UV nail polish dryers may increase one's risk of skin cancer

The inspiration for the study came after Alexandrov learned of a young beauty pageant contestant with a rare type of skin cancer which had developed on her finger. The study team used two types of human skin cells, as well as a sample of mouse cells, and subjected them to two different UV light exposure scenarios. In one scenario, the cells spent 20 minutes inside the UV light device and were then removed for an hour before undergoing a second 20-minute round of exposure. In the second scenario, cells only underwent one 20-minute round of UV light exposure, but did so once a day for a total of three days.

Regardless of whether the cells underwent acute exposure or chronic UV light exposure, cell damage, cell death, and DNA mutations were observed in both instances. More specifically, the observed DNA mutations resembled those found in patients with skin cancer. As written in the research, the study team notes that these findings suggest a possible link between the use of UV nail polish dryers and a greater risk for early-onset skin cancer — particularly in the hands.
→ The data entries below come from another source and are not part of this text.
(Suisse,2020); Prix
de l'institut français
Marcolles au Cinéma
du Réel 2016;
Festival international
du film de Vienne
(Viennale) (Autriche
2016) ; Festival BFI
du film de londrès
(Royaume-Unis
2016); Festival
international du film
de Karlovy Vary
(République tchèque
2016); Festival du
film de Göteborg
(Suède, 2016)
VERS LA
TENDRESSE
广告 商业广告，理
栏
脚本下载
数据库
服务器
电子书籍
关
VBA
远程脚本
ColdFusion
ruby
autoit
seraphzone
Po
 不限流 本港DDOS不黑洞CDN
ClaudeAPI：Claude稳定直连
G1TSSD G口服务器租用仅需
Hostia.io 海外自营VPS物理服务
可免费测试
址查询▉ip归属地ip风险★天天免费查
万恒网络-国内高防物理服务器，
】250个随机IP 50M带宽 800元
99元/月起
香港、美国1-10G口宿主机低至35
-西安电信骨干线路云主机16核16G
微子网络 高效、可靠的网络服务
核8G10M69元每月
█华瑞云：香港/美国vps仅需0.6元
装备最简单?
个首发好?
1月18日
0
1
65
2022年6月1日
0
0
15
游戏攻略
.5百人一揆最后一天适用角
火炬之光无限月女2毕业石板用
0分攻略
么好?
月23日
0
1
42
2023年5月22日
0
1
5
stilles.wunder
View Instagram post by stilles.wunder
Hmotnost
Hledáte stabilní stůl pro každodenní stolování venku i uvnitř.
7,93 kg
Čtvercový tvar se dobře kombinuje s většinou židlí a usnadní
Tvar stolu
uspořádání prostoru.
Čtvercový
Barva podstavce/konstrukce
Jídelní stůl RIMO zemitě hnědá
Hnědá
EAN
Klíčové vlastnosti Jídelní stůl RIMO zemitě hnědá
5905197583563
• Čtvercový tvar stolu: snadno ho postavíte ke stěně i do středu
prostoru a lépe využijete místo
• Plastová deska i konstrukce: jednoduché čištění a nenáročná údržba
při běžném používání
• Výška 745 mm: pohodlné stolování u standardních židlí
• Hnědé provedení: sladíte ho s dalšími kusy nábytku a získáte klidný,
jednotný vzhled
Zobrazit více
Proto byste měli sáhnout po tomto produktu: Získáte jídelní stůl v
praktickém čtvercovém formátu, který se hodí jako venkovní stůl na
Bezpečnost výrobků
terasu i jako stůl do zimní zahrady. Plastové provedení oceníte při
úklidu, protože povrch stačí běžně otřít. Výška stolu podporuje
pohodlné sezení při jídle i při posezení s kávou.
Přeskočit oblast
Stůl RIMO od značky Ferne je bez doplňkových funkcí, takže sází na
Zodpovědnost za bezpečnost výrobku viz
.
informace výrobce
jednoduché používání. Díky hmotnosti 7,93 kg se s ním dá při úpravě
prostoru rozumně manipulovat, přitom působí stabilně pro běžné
Can you enjoy gel nails safely?

First author of the study Maria Zhivagui stated in the press release how she herself opted out of any further use of gel nails upon learning that DNA mutations and cell death took place in the immediate aftermath of just one 20-minute UV light session, as much as 30%. Furthermore, findings also showed that three consecutive 20-minute sessions in the nail polish dryer resulted in up to 70% cell death.

However, the researchers emphasize that the study only illustrates correlation, not causation. Far larger longitudinal studies would need to be completed before a definitive relationship could be confirmed amongst the public.

Yet some experts say this doesn't necessarily mean one has to swear off gel nails entirely. Instead, consider implementing some protective measures during your next manicure appointment. In particular, Dr. Shari Lipner, dermatologist and director of the Nail Division at Weill Cornell Medicine, tells NPR that gel-nail fans can add significant protection by utilizing sunscreen and fingerless gloves during their session. Even more, consider scaling back on how frequently you visit the salon throughout the year.

Is it safer to use an LED nail lamp?

If you're looking for a safer, gel-nail drying alternative, you might think that an LED lamp would better help protect oneself from potential skin damage. Although there are LED lamps out there that do not give off UV radiation, this kind of LED lamp unfortunately wouldn't get the job done when it comes to your manicure (via The Washington Post). Dr. Chris Adigun, a dermatologist in Chapel Hill, North Carolina and specialist in nail disorders, tells Today that gel nails require UVA exposure in order to cure (or dry). "So if there's no UVA, there is no gel manicure," Dr. Adigun tells the news outlet.

Furthermore, although our nails require less time underneath an LED lamp compared to a UV nail polish dryer, that doesn't necessarily mean that these devices are safer. Rather, the UVA ray exposure we get from an LED lamp is more powerful than that emitted from a standard UV lamp. Not only that, but the intensity of UVA rays from LED lamps trumps that of the sun itself.